Tuesday, October 20, 2015

On Humility

I’ve wanted to do something great for quite some time. I wanted to be the savant, whose first novel gets published quickly, transcending eons of success, labeled the next great American book. Similarly, in my work with at-risk youth, I want to be recognized as the most talented and caring individual ever to be called a teacher and social worker and quickly be considered for the next Nobel Peace Prize.

My stories are about something important: empathic explorations of veteran’s coping with life after war; they’re relevant and have every right to be read by the world. Similarly, my work helping the less fortunate is not only meaningful to me, but also necessary for the good of society. I see myself deserving greatness and should be arriving shortly.

This past Sunday, my pastor preached on Mark 10:35-45. This is the passage where James and John declare they want to sit at the right hand and left hand of Jesus, in his glory. I think I can relate to these guys. I think understand what they’re asking. I imagine myself demanding the same closeness to Christ, asking for it with the same hint of righteousness. It’s not that I want to be the best or desire recognition, I just want to do something great, do the goodest good and anything less, just isn’t good enough.

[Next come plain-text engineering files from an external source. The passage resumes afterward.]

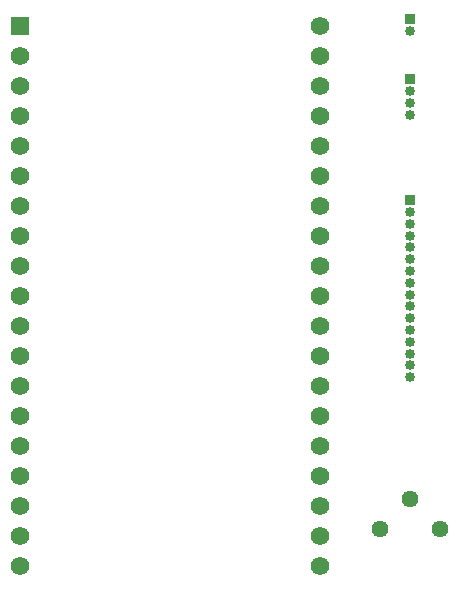
<source format=gbr>
%TF.GenerationSoftware,KiCad,Pcbnew,(6.0.4)*%
%TF.CreationDate,2023-04-09T21:12:41+08:00*%
%TF.ProjectId,KiCad,4b694361-642e-46b6-9963-61645f706362,rev?*%
%TF.SameCoordinates,Original*%
%TF.FileFunction,Soldermask,Bot*%
%TF.FilePolarity,Negative*%
%FSLAX46Y46*%
G04 Gerber Fmt 4.6, Leading zero omitted, Abs format (unit mm)*
G04 Created by KiCad (PCBNEW (6.0.4)) date 2023-04-09 21:12:41*
%MOMM*%
%LPD*%
G01*
G04 APERTURE LIST*
%ADD10R,0.850000X0.850000*%
%ADD11O,0.850000X0.850000*%
%ADD12C,1.440000*%
%ADD13R,1.560000X1.560000*%
%ADD14C,1.560000*%
G04 APERTURE END LIST*
D10*
%TO.C,J3*%
X165100000Y-78820000D03*
D11*
X165100000Y-79820000D03*
X165100000Y-80820000D03*
X165100000Y-81820000D03*
X165100000Y-82820000D03*
X165100000Y-83820000D03*
X165100000Y-84820000D03*
X165100000Y-85820000D03*
X165100000Y-86820000D03*
X165100000Y-87820000D03*
X165100000Y-88820000D03*
X165100000Y-89820000D03*
X165100000Y-90820000D03*
X165100000Y-91820000D03*
X165100000Y-92820000D03*
X165100000Y-93820000D03*
%TD*%
D12*
%TO.C,RV1*%
X167640000Y-106680000D03*
X165100000Y-104140000D03*
X162560000Y-106680000D03*
%TD*%
D10*
%TO.C,J1*%
X165100000Y-68580000D03*
D11*
X165100000Y-69580000D03*
X165100000Y-70580000D03*
X165100000Y-71580000D03*
%TD*%
D13*
%TO.C,U1*%
X132080000Y-64060000D03*
D14*
X132080000Y-66600000D03*
X132080000Y-69140000D03*
X132080000Y-71680000D03*
X132080000Y-74220000D03*
X132080000Y-76760000D03*
X132080000Y-79300000D03*
X132080000Y-81840000D03*
X132080000Y-84380000D03*
X132080000Y-86920000D03*
X132080000Y-89460000D03*
X132080000Y-92000000D03*
X132080000Y-94540000D03*
X132080000Y-97080000D03*
X132080000Y-99620000D03*
X132080000Y-102160000D03*
X132080000Y-104700000D03*
X132080000Y-107240000D03*
X132080000Y-109780000D03*
X157480000Y-64060000D03*
X157480000Y-66600000D03*
X157480000Y-69140000D03*
X157480000Y-71680000D03*
X157480000Y-74220000D03*
X157480000Y-76760000D03*
X157480000Y-79300000D03*
X157480000Y-81840000D03*
X157480000Y-84380000D03*
X157480000Y-86920000D03*
X157480000Y-89460000D03*
X157480000Y-92000000D03*
X157480000Y-94540000D03*
X157480000Y-97080000D03*
X157480000Y-99620000D03*
X157480000Y-102160000D03*
X157480000Y-104700000D03*
X157480000Y-107240000D03*
X157480000Y-109780000D03*
%TD*%
D10*
%TO.C,J2*%
X165100000Y-63500000D03*
D11*
X165100000Y-64500000D03*
%TD*%
M02*

</source>
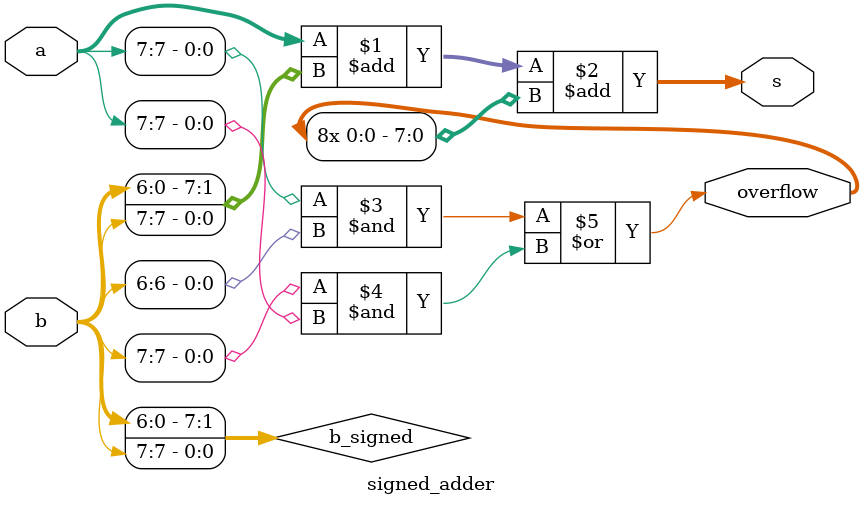
<source format=v>

module signed_adder(input [7:0] a,
    input [7:0] b,
    output [7:0] s,
    output overflow
); 

// The numbers a and b are added to the output s. 
// assign the occurence of the signed overflow of a and b to the output overflow.
// a signed overflow occurs if the most significant bits of a and b are low and the most significant bit of s is high
// a signed overflow may also occur if the most significant bits of a and b are high and the most significant bit of s is low


wire [7:0] b_signed = {b[6:0],b[7]};

assign s = a + b_signed + {8{overflow}}; // adds the unsigned numbers a and b, and the signed numbers a and b, and the overflow from the previous adder, and produces the signed sum s

assign overflow = (a[7] & b_signed[7]) | (b[7] & a[7]); // adds the most significant bit of a and b, and the least significant bit of a and b, and produces the overflow

endmodule

</source>
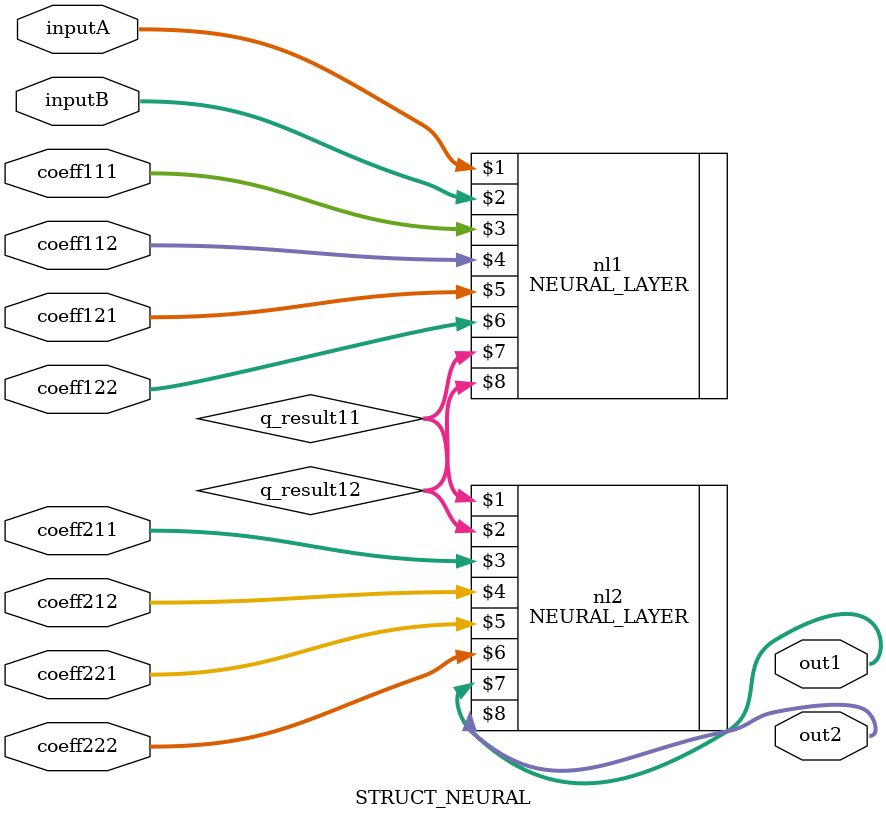
<source format=v>
/* STRUCT_NEURAL */

module STRUCT_NEURAL(
    inputA,
    inputB,
    coeff111, //depth,neural,signal_source
    coeff112,
    coeff121,
    coeff122,
    coeff211,
    coeff212,
    coeff221,
    coeff222,
    out1,
    out2
);

parameter width = 16;
input  [width:1] inputA,inputB,coeff111,coeff112,coeff121,coeff122,coeff211,coeff212,coeff221,coeff222;

output [width:1]  out1,out2;
wire [width:1] p_result11,p_result12;
wire [width:1] q_result11,q_result12;
wire [width:1] result11,result12,result21,result22;

NEURAL_LAYER nl1(    inputA,    inputB,coeff111,coeff112,coeff121,coeff122,q_result11,q_result12);
NEURAL_LAYER nl2(q_result11,q_result12,coeff211,coeff212,coeff221,coeff222,      out1,      out2);

endmodule

</source>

The problem is what I’m missing in the meantime. Jesus responds by saying “whoever wishes to be first among you must be slave of all.” A slave is not only someone who serves, but serves enduringly, tirelessly, with little recognition of their service. Someone who understands the importance of every moment and doesn’t become blinded with future glory. Someone who knows that each task at hand is not only required of them, but a part of the something bigger.


I write stories not for an award someday, but because each is an important story I want to tell. Each story is an idea, an experience, a character and a world, much like our world, that needs to be told. And though there may not be millions of people reading my stories, it’s the few dozen (or less) actually engaged with them that matter. Similarly, the youth I have helped thus far are as important, maybe even more important, than the thousands I see myself potentially helping in the future. It’s not about one instance of greatness that affects millions, but about doing one thing for one person daily, hourly. If any level of greatness is possible it must be lived regularly just as the servant serves and with no regard for recognition.


Post two in a series of five posts for a class at Luther Seminary this semester: "Dietrich Bonhoeffer, Eleanor Roosevelt, and Martin Luther King Jr. in Dialogue with Public Theology Today."